In a recent decision by the court in Keaton v. Hannum (S.D. Ind. Apr. 29, 2013), the court determined that it was unreasonable for the defendant to refuse to produce Gmail emails in native format, because she had previously produced emails in what the court called "a 'native' file for Gmail emails."
The court's use of quotation marks around the word "native," in this context, indicates that they refer to a file that is produced in its original format and usually retains all related metadata (data about data, including when it was created, by whom, how, and so forth). Thus, a "native" spreadsheet produced in Microsoft Excel would be produced in the .xls or. xlsx format, not as a TIFF or PDF file. A TIFF is essentially a screen shot of the image of the file, as it would appear on a computer monitor -- akin to scanning an old hard-copy photograph, eliminating any notes or details written on the back of the original photo. When you look at the electronic copy of the photo, you only have the image, without anything to remind you who the people are in the picture or where and when it was taken other than the date and time on which the image was scanned into the computer. A PDF file is an evolved version of the TIFF file format. While both TIFF and PDF allow viewers to search the files for keywords, this requires an additional step of running the file through an optical character recognition ("OCR") program. Further, TIFF and PDF files strip out the underlying metadata, information that oftentimes is critical to the requesting party. For example, when viewing a Word document on your computer, you can determine what user created the document, when it was created, when it was last edited, and sometimes how it was edited. Just like the scanned photograph, a PDF of the same document will give you no such information.
In a case reliant on the evidence uncovered in email, it is not only important to know what was said between parties, but when they said it, and from what devices it was sent. Metadata paints a clearer picture of the situation and often aids a party in arguing the basis of a client's motivations. In an investigation for money laundering, the prosecution would need to develop a clear timeline of events, which is only possible with email headers and metadata giving information as to who sent what data or information to what recipient, and in which order.
While it is certainly possible to go on at great length about the meaning of a word such as "native" and its many possibilities within the legal profession, in this case, it is somewhat unimportant. The greater understanding to arise from this case is that courts have a duty to balance interests of cost, time, and fairness. It is crucially important for investigators to see the whole picture, metadata and all, but it is also crucial that they fully understand the cost ramifications of searches for files and the implications of requesting a certain type of file. With each new technology or software application that becomes evidence, the court must determine the best solution to balance these three interests.

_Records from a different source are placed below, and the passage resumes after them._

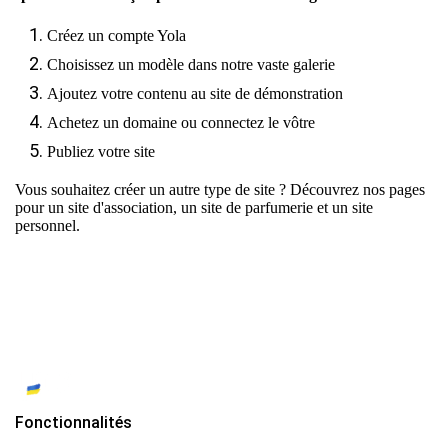
Créez un compte Yola
Choisissez un modèle dans notre vaste galerie
Ajoutez votre contenu au site de démonstration
Achetez un domaine ou connectez le vôtre
Publiez votre site
Vous souhaitez créer un autre type de site ? Découvrez nos pages
pour
un site d'association
,
un site de parfumerie
et
un site
personnel.
Fonctionnalités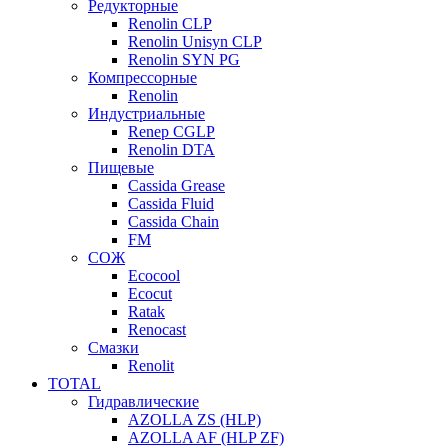
Редукторные
Renolin CLP
Renolin Unisyn CLP
Renolin SYN PG
Компрессорные
Renolin
Индустриальные
Renep CGLP
Renolin DTA
Пищевые
Cassida Grease
Cassida Fluid
Cassida Chain
FM
СОЖ
Ecocool
Ecocut
Ratak
Renocast
Смазки
Renolit
TOTAL
Гидравлические
AZOLLA ZS (HLP)
AZOLLA AF (HLP ZF)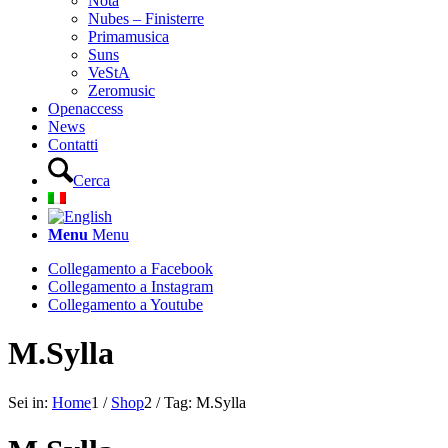
Nota
Nubes – Finisterre
Primamusica
Suns
VeStA
Zeromusic
Openaccess
News
Contatti
Cerca
Menu
Menu
Collegamento a Facebook
Collegamento a Instagram
Collegamento a Youtube
M.Sylla
Sei in:
Home
1
/
Shop
2
/
Tag: M.Sylla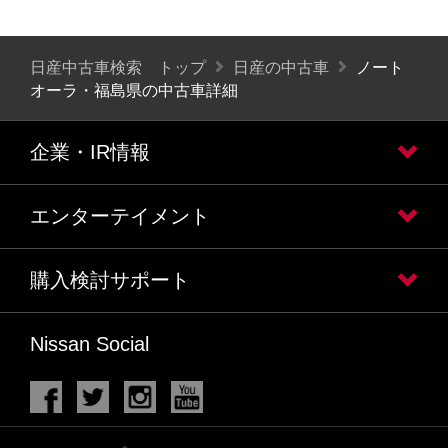
日産中古車検索 トップ
日産の中古車
ノート
オーラ・福島県の中古車詳細
企業・IR情報
エンターテイメント
購入検討サポート
Nissan Social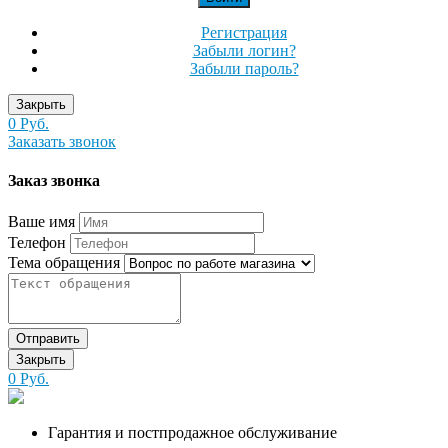
Регистрация
Забыли логин?
Забыли пароль?
Закрыть
0 Руб.
Заказать звонок
Заказ звонка
Ваше имя
Телефон
Тема обращения
Отправить
Закрыть
0 Руб.
Гарантия и постпродажное обслуживание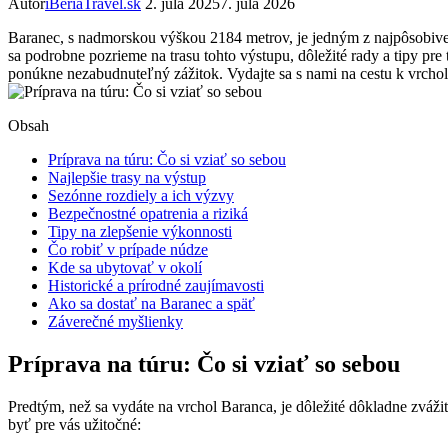
Autor
iBeriaTravel.sk
2. júla 2025
7. júla 2026
Baranec, s nadmorskou výškou 2184 metrov, je ‍jedným z najpôsobivej
sa podrobne ⁤pozrieme na trasu tohto‌ výstupu, dôležité rady a tipy pre
ponúkne nezabudnuteľný zážitok. Vydajte sa s nami na cestu k vrcholu 
Obsah
Príprava na ​túru: Čo si ​vziať so sebou
Najlepšie trasy na výstup
Sezónne rozdiely a ich výzvy
Bezpečnostné opatrenia a riziká
Tipy na zlepšenie výkonnosti
Čo robiť v prípade núdze
Kde sa ubytovať ​v okolí
Historické ​a prírodné zaujímavosti
Ako sa dostať na Baranec ⁣a späť
Záverečné myšlienky
Príprava na ​túru: Čo si ​vziať so sebou
Predtým, než sa vydáte na vrchol Baranca, je dôležité dôkladne zvážiť
byť pre vás užitočné: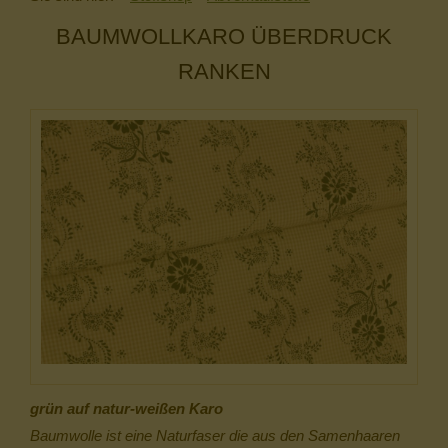
BAUMWOLLKARO ÜBERDRUCK
RANKEN
grün auf natur-weißen Karo
Baumwolle ist eine Naturfaser die aus den Samenhaaren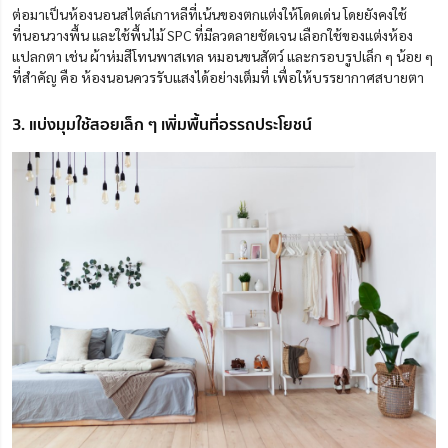
ต่อมาเป็นห้องนอนสไตล์เกาหลีที่เน้นของตกแต่งให้โดดเด่น โดยยังคงใช้
ที่นอนวางพื้น และใช้พื้นไม้ SPC ที่มีลวดลายชัดเจน เลือกใช้ของแต่งห้อง
แปลกตา เช่น ผ้าห่มสีโทนพาสเทล หมอนขนสัตว์ และกรอบรูปเล็ก ๆ น้อย ๆ
ที่สำคัญ คือ ห้องนอนควรรับแสงได้อย่างเต็มที่ เพื่อให้บรรยากาศสบายตา
3. แบ่งมุมใช้สอยเล็ก ๆ เพิ่มพื้นที่อรรถประโยชน์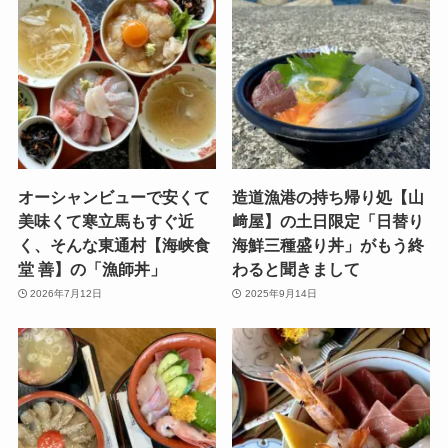
オーシャンビューで安くて
造道漁港の持ち帰り処【山
美味くて寒立馬もすぐ近
﨑屋】の土日限定「日替り
く、そんな東通村【海峡食
海鮮三種盛り丼」がもう終
堂 善】の「漁師丼」
わると聞きまして
2026年7月12日
2025年9月14日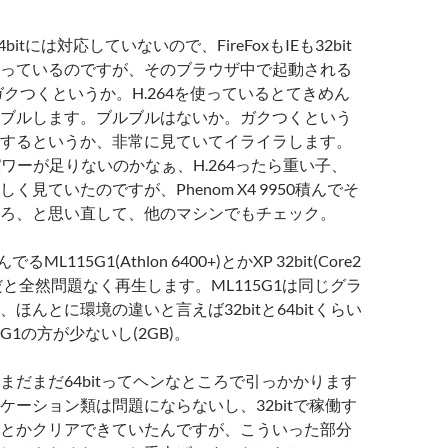
rが64bitには対応していないので、FireFoxもIEも32bit
っているのですが、そのブラウザ中で起動される
yerがガクつくというか。H.264を使っているとてきめん
ブルします。ブルブルはないか。ガクつくという
するというか、非常に見ていてイライラします。
パワーが足りないのかなぁ、H.264ったら重い子、
く見ていたのですが、Phenom X4 9950積んでそ
ろ、と思い直して、他のマシンでもチェック。
積んでるML115G1(Athlon 6400+)とかXP 32bit(Core2
GHz)だと全然問題なく再生します。ML115G1は同じグラ
ほんとに環境の違いと言えば32bitと64bitくらい
1の方が少ないし(2GB)。
まだまだ64bitってヘンなところで引っかかります
ケーション類は問題にならないし、32bitで稼働す
とかクリアできていたんですが、こういった部分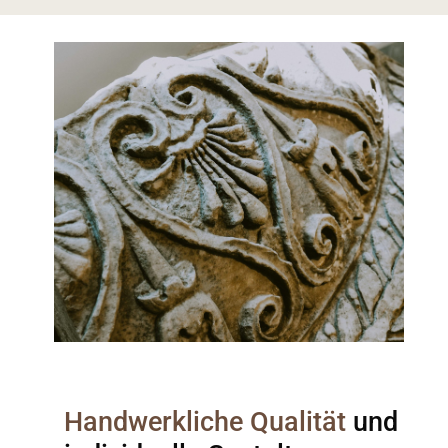
Handwerkliche Qualität
und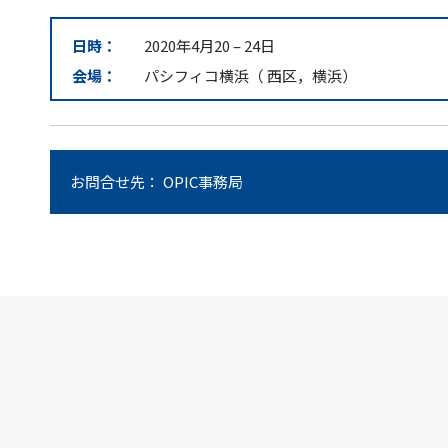
日時：
2020年4月20
–
24日
会場：
パシフィコ横浜（ 西区，横浜）
お問合せ先： OPIC事務局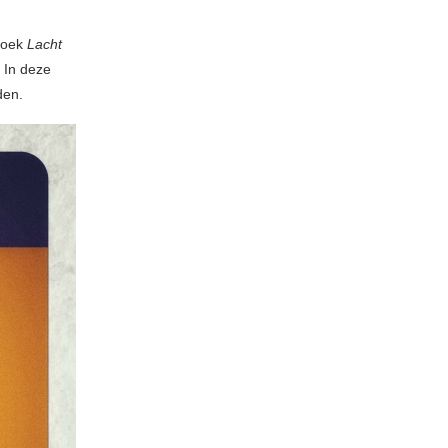
 boek
Lacht
 In deze
den.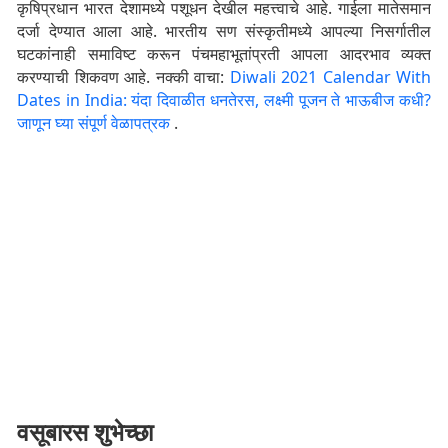
कृषिप्रधान भारत देशामध्ये पशूधन देखील महत्त्वाचे आहे. गाईला मातेसमान
दर्जा देण्‍यात आला आहे. भारतीय सण संस्कृतीमध्ये आपल्या निसर्गातील
घटकांनाही समाविष्ट करून पंचमहाभूतांप्रती आपला आदरभाव व्यक्त
करण्याची शिकवण आहे. नक्की वाचा:
Diwali 2021 Calendar With
Dates in India: यंदा दिवाळीत धनतेरस, लक्ष्मी पूजन ते भाऊबीज कधी?
जाणून घ्या संपूर्ण वेळापत्रक
.
वसूबारस शुभेच्छा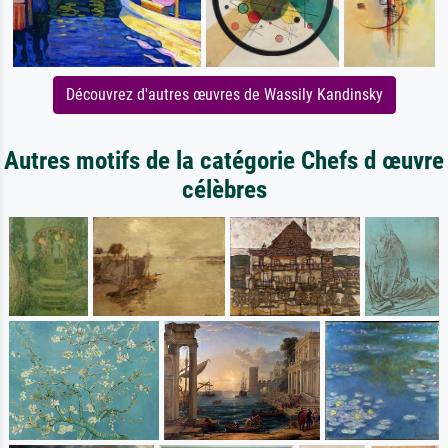
Découvrez d'autres œuvres de Wassily Kandinsky
Autres motifs de la catégorie Chefs d œuvre
célèbres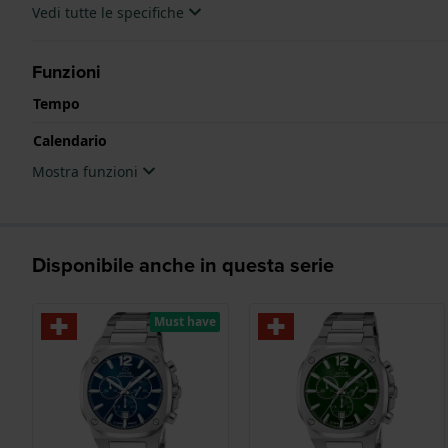
Vedi tutte le specifiche
Funzioni
Tempo
Calendario
Mostra funzioni
Disponibile anche in questa serie
Must have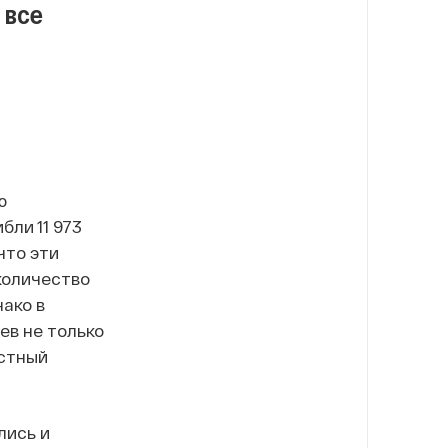
 все
ю
бли 11 973
что эти
количество
ако в
ев не только
естный
лись и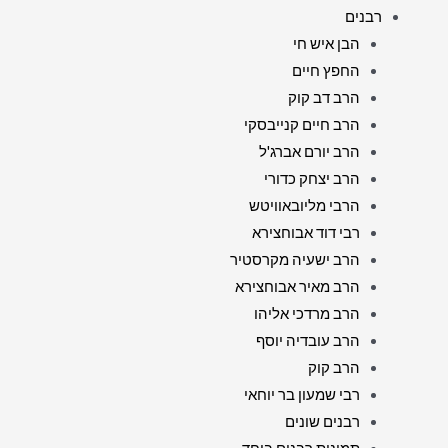
רבנים
הבן איש חי
החפץ חיים
הרב דב קוק
הרב חיים קנייבסקי
הרב יורם אברג'ל
הרב יצחק כדורי
הרבי מליובאוויטש
רבי דוד אבוחצירא
הרב ישעיה מקרסטיר
הרב מאיר אבוחצירא
הרב מרדכי אליהו
הרב עובדיה יוסף
הרב קוק
רבי שמעון בר יוחאי
רבנים שונים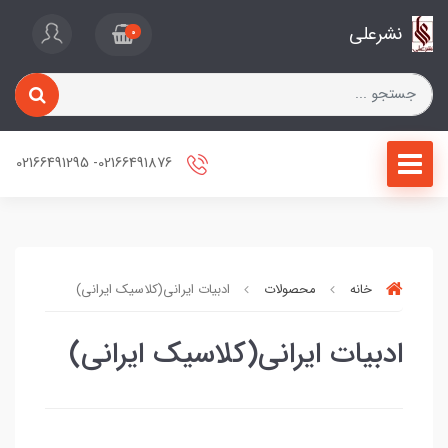
نشرعلی
0
02166491876- 02166491295
خانه
محصولات
ادبیات ایرانی(کلاسیک ایرانی)
ادبیات ایرانی(کلاسیک ایرانی)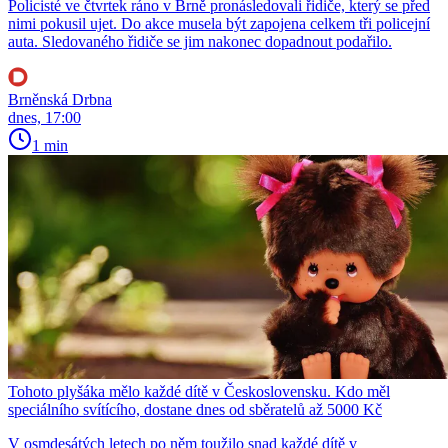
Policisté ve čtvrtek ráno v Brně pronásledovali řidiče, který se před
nimi pokusil ujet. Do akce musela být zapojena celkem tři policejní
auta. Sledovaného řidiče se jim nakonec dopadnout podařilo.
Brněnská Drbna
dnes, 17:00
1 min
Tohoto plyšáka mělo každé dítě v Československu. Kdo měl
speciálního svítícího, dostane dnes od sběratelů až 5000 Kč
V osmdesátých letech po něm toužilo snad každé dítě v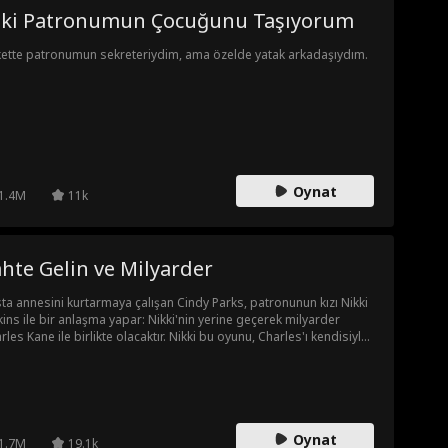
ard'ın kız kardeşinden hakaret işitir ve okulda zorbalığa uğrar.
ski Patronumun Çocuğunu Taşıyorum
ard'da gözü olan zengin bir mirasçı da onu tehdit eder. Yine de
ard onu korumaktan asla vazgeçmez. Yaşadığı zorlukları aşan
a, ürkek bir kızdan cesur ve güçlü bir kadına dönüşerek zamanla
kette patronumun sekreteriydim, ama özelde yatak arkadaşıydım.
ard'ın kalbini kazanır. Çocuğunu sağ salim kucağına alır ve yıllar
ra başarılı bir yapay zeka araştırmacısı olur.
Oynat
1.4M
11k
hte Gelin ve Milyarder
ta annesini kurtarmaya çalışan Cindy Parks, patronunun kızı Nikki
kins ile bir anlaşma yapar: Nikki'nin yerine geçerek milyarder
rles Kane ile birlikte olacaktır. Nikki bu oyunu, Charles'ı kendisiyle
enmeye ikna etmek için kullanır ancak hastalanınca, bu kez
dy'den yerine geçerek sahte bir gelin olmasını ister.
Oynat
1.7M
19.1k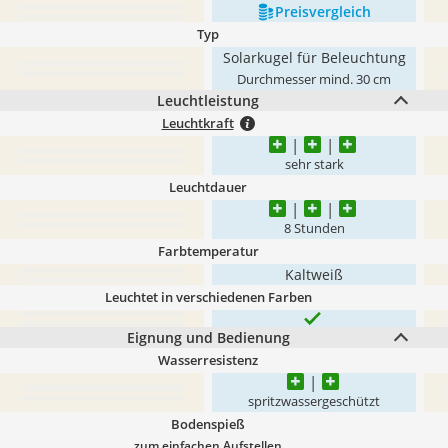
Preis­vergleich
Typ
Solarkugel für Beleuchtung
Durchmesser mind. 30 cm
Leuchtleistung
Leuchtkraft
sehr stark
Leuchtdauer
8 Stunden
Farbtemperatur
Kaltweiß
Leuchtet in verschiedenen Farben
Eignung und Bedienung
Wasserresistenz
spritzwassergeschützt
Bodenspieß
zum einfachen Aufstellen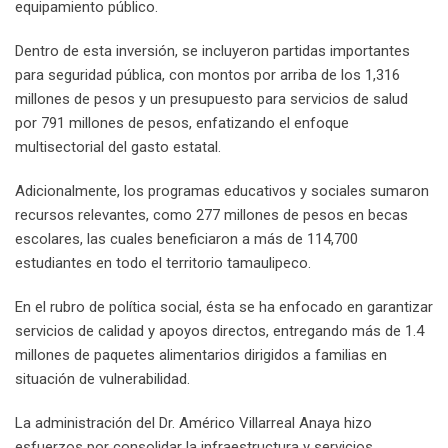
equipamiento público.
Dentro de esta inversión, se incluyeron partidas importantes
para seguridad pública, con montos por arriba de los 1,316
millones de pesos y un presupuesto para servicios de salud
por 791 millones de pesos, enfatizando el enfoque
multisectorial del gasto estatal.
Adicionalmente, los programas educativos y sociales sumaron
recursos relevantes, como 277 millones de pesos en becas
escolares, las cuales beneficiaron a más de 114,700
estudiantes en todo el territorio tamaulipeco.
En el rubro de política social, ésta se ha enfocado en garantizar
servicios de calidad y apoyos directos, entregando más de 1.4
millones de paquetes alimentarios dirigidos a familias en
situación de vulnerabilidad.
La administración del Dr. Américo Villarreal Anaya hizo
esfuerzos por consolidar la infraestructura y servicios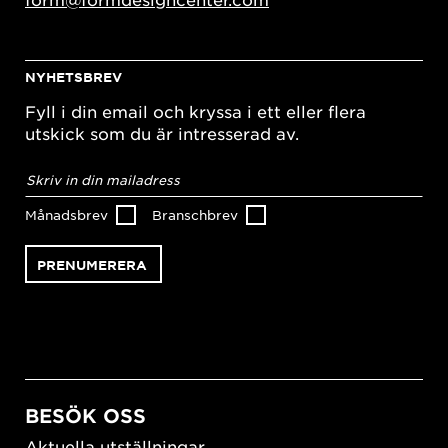
NYHETSBREV
Fyll i din email och kryssa i ett eller flera
utskick som du är intresserad av.
E-
postadress
*
Månadsbrev
Branschbrev
BESÖK OSS
Aktuella utställningar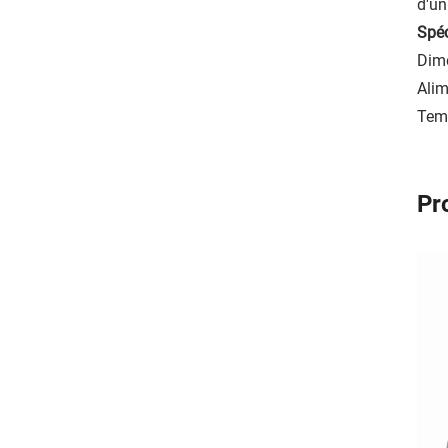
d'un
Spéc
Dime
Alim
Tem
Pr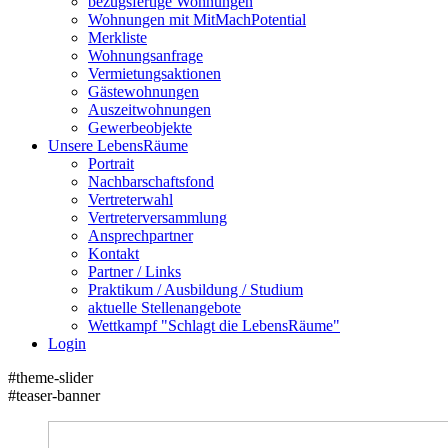
bezugsfertige Wohnungen
Wohnungen mit MitMachPotential
Merkliste
Wohnungsanfrage
Vermietungsaktionen
Gästewohnungen
Auszeitwohnungen
Gewerbeobjekte
Unsere LebensRäume
Portrait
Nachbarschaftsfond
Vertreterwahl
Vertreterversammlung
Ansprechpartner
Kontakt
Partner / Links
Praktikum / Ausbildung / Studium
aktuelle Stellenangebote
Wettkampf "Schlagt die LebensRäume"
Login
#theme-slider
#teaser-banner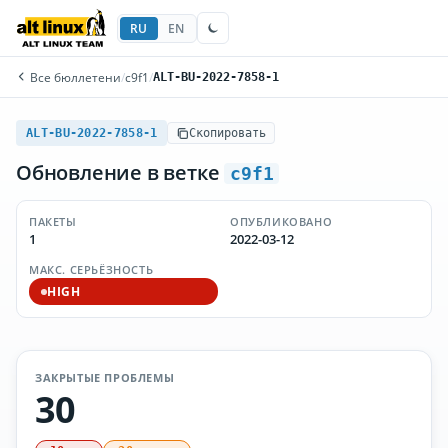
RU
EN
Все бюллетени
/
c9f1
/
ALT-BU-2022-7858-1
ALT-BU-2022-7858-1
Скопировать
Обновление в ветке
c9f1
ПАКЕТЫ
ОПУБЛИКОВАНО
1
2022-03-12
МАКС. СЕРЬЁЗНОСТЬ
HIGH
ЗАКРЫТЫЕ ПРОБЛЕМЫ
30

In this case, the court desired a particular end result (production of defendant's Gmail emails with basic metadata in place) and determined an acceptable format for the production of that data (download the messages to Outlook), as the defendant had previously produced Gmail emails in a PST file (a term used to refer to "Personal Storage Table" files, generally emails), and the court found this was a reasonable method for producing further emails.
The court could have taken many directions with that case. The simplest solution, which is the one the court chose, was to repeat prior actions that satisfied the necessary production requests. The court could also have required the defendant to purchase software to extract the relevant emails. But the installation and operation of this software could have required the defense to hire an outside expert or vendor who specializes in email extraction. Further, the court could have allowed the defendant to produce the emails in another format, such as PDF or TIFF, or even as hard copies. This may have been an acceptable format if the printouts included the mail headers, but it is easier to alter data in that format.
New technology requires flexibility. The court and parties must determine what information they are seeking: is metadata necessary? Parties must be able to document the production process so that a third party would be able to replicate it if authenticity comes into question. In this case, the court understood that there are ways to achieve an end result supplying the necessary information to the requesting parties without proving unduly burdensome on the producing party. In this case, uploading the files to Outlook was functionally the same as production through a professional vendor, and was clearly practical for the producing party.
As new technologies and new software continue to emerge on the market, there will be hurdles to creating exact replications of the necessary underlying data for production in court. Creating tools to extract unique file types and tools to view those files in a readable format will become the weapons in the e-discovery vendor's arsenal. Whether Instagram, YouTube, Twitter, or another new and popular web-application, sooner or later information on those services will make a court appearance, and making the evidence digestible to the audience is of critical importance.
Already, courts have ordered production of pages and accounts from Facebook and MySpace social networking sites. In Romano v. Steelcase Inc., 907 N.Y.S.2d 650 (2010), the defendant requested production of the plaintiff's Facebook and MySpace accounts and the court ordered that they be produced. The Romano plaintiff claimed that her injuries had prohibited her from enjoying certain activities, but the defendant contended that the plaintiff had posted pictures on social networking sites of herself enjoying these activities after the alleged injury. While the court did not discuss the format for production, the issues here parallel the issues of email production; it is not just what was said or done that matters (the email or the photo themselves), but also the metadata (when was the information in question originally posted).
Just as it has been an uphill battle to explain physical forensic information to judges and juries, it will not be an easy task to effectively produce evidence in a trial if it is not visually digestible to a fact finder. Counsel and the court will have to determine what reproduction methodology is acceptable for these new technologies that balances completeness of information, cost, and fairness.